Customers can fill in the model number and manufacture date of the item in the form available on the company's website. The company will send the necessary reinforcement brackets to their homes "at no cost."

Bunk bed safety

Half of all bunk bed-related injuries happen in children under 6, according to the Nationwide Children's Hospital.

For bunk bed safety, one has to observe precautionary measures like using the right mattress size and ensuring the mattress foundation is strong. Kids below the age of 6 are said to be "too young" to sleep in the top bunk.

Moreover, it's important to never let children play on the ladder or bunk and keep the bed away from ceiling fans. Items such as belts, ropes and scarves shouldn't be attached to bunk beds as these may pose strangulation risks.

It's best to stop using a bunk bed if any parts of it are broken or damaged.
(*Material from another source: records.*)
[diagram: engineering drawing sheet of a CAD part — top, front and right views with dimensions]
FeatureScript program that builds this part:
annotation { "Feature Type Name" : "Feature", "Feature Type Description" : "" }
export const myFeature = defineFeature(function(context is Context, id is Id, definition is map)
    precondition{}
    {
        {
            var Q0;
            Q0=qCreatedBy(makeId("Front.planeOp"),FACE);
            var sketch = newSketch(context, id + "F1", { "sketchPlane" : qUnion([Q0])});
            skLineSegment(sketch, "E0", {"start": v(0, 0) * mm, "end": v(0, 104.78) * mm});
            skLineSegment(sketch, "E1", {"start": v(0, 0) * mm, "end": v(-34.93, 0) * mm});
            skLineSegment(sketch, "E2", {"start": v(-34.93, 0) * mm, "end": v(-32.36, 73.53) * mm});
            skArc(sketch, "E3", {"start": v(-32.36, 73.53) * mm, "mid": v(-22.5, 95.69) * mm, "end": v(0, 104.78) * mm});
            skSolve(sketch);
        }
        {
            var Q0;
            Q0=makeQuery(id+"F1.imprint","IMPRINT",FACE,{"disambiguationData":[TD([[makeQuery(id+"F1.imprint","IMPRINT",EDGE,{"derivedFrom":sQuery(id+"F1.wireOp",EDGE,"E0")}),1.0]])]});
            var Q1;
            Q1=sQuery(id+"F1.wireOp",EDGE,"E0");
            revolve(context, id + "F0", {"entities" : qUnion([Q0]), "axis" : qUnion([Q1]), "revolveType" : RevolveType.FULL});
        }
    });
Customers should also "be wary" of DIY bunk bed kits as they may not meet the safety guidelines.

"(A)n average of 36,000 bunk bed-related injuries occur every year to children in the United States," the Nationwide Children's Hospital noted. "Injuries can happen when kids are playing around the bunk bed or when they are sleeping. Therefore, parents should talk to their kids about how to safely use a bunk bed."